One of the most important parameters of mineral wool which determines its quality, thickness, and price is the so-called Lambda λ. This is the coefficient of thermal transmittance expressed in Si units as λ=W/(m*K) where W is Wat m-meter K-Kelvin. It tells us how much thermal energy is able to pass through a given thickness of material in a given time. An important point to remember here is the lower the Lambda the better. We can then use a thinner material that will perform as well or better than a thicker material with a higher lambda. In the case of the highest quality products, λ=0.030.
Another parameter that we may encounter in the technical documentation of a mineral wool product is density. Density is expressed in Kg/m3. In the simplest terms, this parameter tells us how much structural material, i.e. mineral fibers, is in a certain space of the finished product. It has a major impact on the structural properties of the material, such as compressive or tensile strength and on the point load to which we can subject our material. It is also of considerable importance when it comes to the weight of the finished product. Typical density for stone wool ranges from 20kg/m3 to 180kg/m3.
For glass wool it is 10 kg/m3 to 150 kg/m3.
The density of rock wool directly translates into the thermal conductivity of the material because as we already know from the previous subsections, the air trapped between the rock fibers is responsible for the insulating capacity of the wool.
One of the parameters you may come across when reading the technical documentation of mineral wool is the point load. This parameter results, so to speak, directly from the density of mineral wool. We can assume that denser products, i.e. with a greater number of fibers in a given unit of volume, can be subjected to a higher point load. In detail, the methodology of attestation of the material is regulated by the PN-EN 12430 standard. The test consists in measuring the force we apply to an area with a diameter of 79.8 mm so that the material sample deflects by 5mm.
Roof mineral wool can carry loads from 200-700N (10N=1kg).
Dynamic stiffness is a parameter that tells about the absorption of energy due to the application of a force of an impulsive nature, so-called impact. This parameter has a direct bearing on the acoustic qualities of mineral wool, which is important, for example, with floating floors.
Mineral wool has dynamic stiffness values from 5-50 MN/m3.
Compressive strength is a parameter that tells us how much maximum pressure (in kPa) we can subject a material sample to before it fails, i.e., permanently deforms.
Compressive strength for stone wool board is up to 100 kPa.
Compressive strength for lamellar rock wool board is up to 400 kPa.
Tensile strength gives us the force that must be applied so that the material undergoes permanent deformation i.e. stretches so that it does not return to its original size.

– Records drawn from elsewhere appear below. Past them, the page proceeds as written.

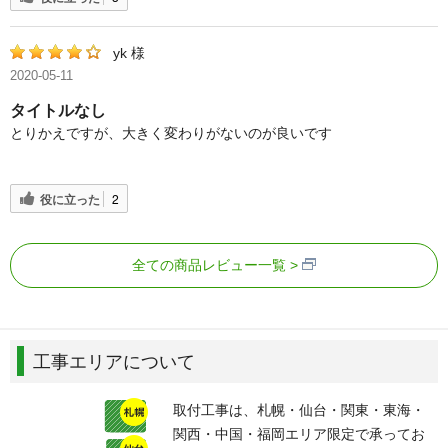
yk 様
2020-05-11
タイトルなし
とりかえですが、大きく変わりがないのが良いです
役に立った
2
全ての商品レビュー一覧
工事エリアについて
取付工事は、札幌・仙台・関東・東海・
関西・中国・福岡エリア限定で承ってお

This happens when the so-called elastic point is exceeded, beyond which the fibers are permanently torn. The extreme state is complete rupture of the material.
The unit is kPa.
Shear strength is a parameter expressed in kPa telling about the force applied along the panel causing it to break between planes. The parameter is very important especially for facades where there is a shear load caused by the plaster layer.
In the case of lamellar rock wool, it is up to 300 kPa.

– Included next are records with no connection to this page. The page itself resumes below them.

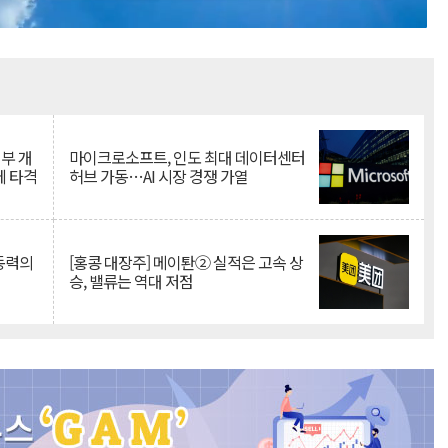
Mute
뇌부 개
마이크로소프트, 인도 최대 데이터센터
에 타격
허브 가동…AI 시장 경쟁 가열
 동력의
[홍콩 대장주] 메이퇀② 실적은 고속 상
승, 밸류는 역대 저점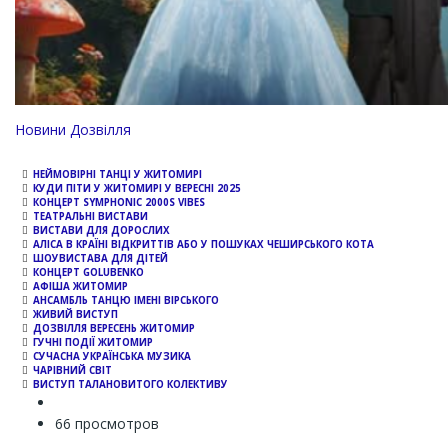
Channel
Новини Дозвілля
НЕЙМОВІРНІ ТАНЦІ У ЖИТОМИРІ
КУДИ ПІТИ У ЖИТОМИРІ У ВЕРЕСНІ 2025
КОНЦЕРТ SYMPHONIC 2000S VIBES
ТЕАТРАЛЬНІ ВИСТАВИ
ВИСТАВИ ДЛЯ ДОРОСЛИХ
АЛІСА В КРАЇНІ ВІДКРИТТІВ АБО У ПОШУКАХ ЧЕШИРСЬКОГО КОТА
ШОУВИСТАВА ДЛЯ ДІТЕЙ
КОНЦЕРТ GOLUBENKO
АФІША ЖИТОМИР
АНСАМБЛЬ ТАНЦЮ ІМЕНІ ВІРСЬКОГО
ЖИВИЙ ВИСТУП
ДОЗВІЛЛЯ ВЕРЕСЕНЬ ЖИТОМИР
ГУЧНІ ПОДІЇ ЖИТОМИР
СУЧАСНА УКРАЇНСЬКА МУЗИКА
ЧАРІВНИЙ СВІТ
ВИСТУП ТАЛАНОВИТОГО КОЛЕКТИВУ
66 просмотров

In the technological process of mineral wool production, the produced fibers are mixed with a grafting agent, known as a binder, in order to bond them before the pressing process. The grafting agent in most cases is urea-formaldehyde resins. Formaldehyde is a preservative used widely in the cosmetics industry, and a disinfectant. We can find it in mascara, nail polish, deodorants, etc. We can also find it in many industrial products such as varnishes, veneers and anti-foaming agents. Formaldehyde is toxic to the liver, skin and respiratory, immune system.
Therefore, many mineral wool manufacturers are modifying the technological process to minimize or even completely eliminate the presence of formaldehyde in the product.
Alpha w- αw(weighted sound absorption coefficient) – an index, expressed using a single number, describing the absorption of incident sound waves on a surface at random, determined in accordance with EN ISO 11654. In this method, for values measured in accordance with EN ISO 354 and EN 16487, the absorption for the octave-width band for frequencies of 250, 500, 1000, 2000 and 4000 Hz is calculated, which is recorded in the form of a graph. A calibration curve is then applied to the graph, which is gradually approximated by the curve resulting from the measurements until a “best fit” is obtained. The resulting alpha w value will range from 0.00 to 1.00 and will always be a multiple of 0.05. The alpha w may be 0.65, for example.
Wool with veil:
A layer of glass veil stiffens the panels and prevents air from being blown out of the wool structure by air moving through the ventilation space.
In lamella wool, the fibers are arranged perpendicular to the plane of the board, which makes such a board more flexible and better adapted to the wall. In addition, such an arrangement of fibers makes the board more resistant to compression and stretching.